The stress reaction is activated by how we look at the world, our world view. Our world view can be described as the prism of ideas and beliefs through which we perceive and judge the world. Because the stress response is triggered by our perception of the world or our world view, then your world view becomes central to the way we react to any stressful circumstance.

This is where yoga comes in, yoga can have a profound effect on chronic stress because it involves altering our world view. Yoga offers us many techniques designed to release the tension energy of accumulated stress i.e. The use of hatha yoga postures, specific yogic stretches, as well as the breathing exercises can relief the immediate symptoms of stress. Yoga also provides the psychological means for releasing your accumulated stress tension with the use of techniques in Pranayama and Meditation. Most important to the cure of chronic stress is the philosophy of Yoga itself which teaches us to look at our soul and through self observation find the divine power within ourselves.

Stress is a physical and a psychological response to a state of mind, and that state of mind can be gradually changed with Yogic philosophy, meditation, breathing exercises, and specific stretches designed to release body stress and tension. Stress can often be healed just through meditation alone. With meditation your attention or conscious awareness is intentionally directed away from the sources of stress and refocused onto the inner order and natural ease of the soul from where you are healed. With Yoga you are empowered by a deeper self understanding and awareness and value fulfillment, with yoga you will find that you are able to cope with stress quite effectively.

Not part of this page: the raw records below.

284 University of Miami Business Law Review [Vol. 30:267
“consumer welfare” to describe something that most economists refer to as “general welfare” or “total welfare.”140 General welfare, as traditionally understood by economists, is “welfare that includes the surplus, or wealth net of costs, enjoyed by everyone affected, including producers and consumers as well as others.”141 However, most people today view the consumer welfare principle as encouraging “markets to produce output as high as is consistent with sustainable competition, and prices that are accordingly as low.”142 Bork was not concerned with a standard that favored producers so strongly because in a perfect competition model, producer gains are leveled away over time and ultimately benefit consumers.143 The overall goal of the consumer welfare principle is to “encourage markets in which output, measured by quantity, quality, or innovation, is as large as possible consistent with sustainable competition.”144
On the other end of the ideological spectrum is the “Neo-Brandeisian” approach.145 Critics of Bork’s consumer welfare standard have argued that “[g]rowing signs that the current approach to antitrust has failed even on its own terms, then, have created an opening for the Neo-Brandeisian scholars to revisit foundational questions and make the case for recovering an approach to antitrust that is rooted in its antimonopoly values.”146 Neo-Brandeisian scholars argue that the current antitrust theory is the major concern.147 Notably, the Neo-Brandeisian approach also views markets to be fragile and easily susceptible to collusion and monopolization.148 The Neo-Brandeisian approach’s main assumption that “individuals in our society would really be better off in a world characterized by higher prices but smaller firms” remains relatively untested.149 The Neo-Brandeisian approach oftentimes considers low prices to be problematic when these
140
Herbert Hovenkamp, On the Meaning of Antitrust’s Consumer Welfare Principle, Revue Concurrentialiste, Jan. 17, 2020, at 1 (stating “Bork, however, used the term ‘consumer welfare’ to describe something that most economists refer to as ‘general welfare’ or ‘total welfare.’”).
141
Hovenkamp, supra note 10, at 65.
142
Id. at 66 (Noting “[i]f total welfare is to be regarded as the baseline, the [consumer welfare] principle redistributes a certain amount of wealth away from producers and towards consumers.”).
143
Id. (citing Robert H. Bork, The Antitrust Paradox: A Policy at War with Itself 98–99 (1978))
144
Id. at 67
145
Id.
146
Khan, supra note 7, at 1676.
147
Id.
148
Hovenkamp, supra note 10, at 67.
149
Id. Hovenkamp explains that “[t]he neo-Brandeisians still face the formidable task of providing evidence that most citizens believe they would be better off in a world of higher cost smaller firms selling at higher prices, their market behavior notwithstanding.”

Mental control, intellectual acuity , stress free psychological health, physical health, vitality, plus emotional healing and balance, are all the wonderful by-products of Yoga practice. Yoga does all this marvelous work not by any imposition of rigid dogma or psychological intimidation but by teaching us to turn inward and bring your attention back onto the natural wonders with us all. Yoga should therefore be the primary component in your stress management program. Yoga may also be used to prevent the onset of stress, if you start to incorporate some simple yoga stress relief stretches, breathing exercises and some simple meditations into daily routine you could prevent stress from building up. Start living stress free. Practice Yoga Everyday.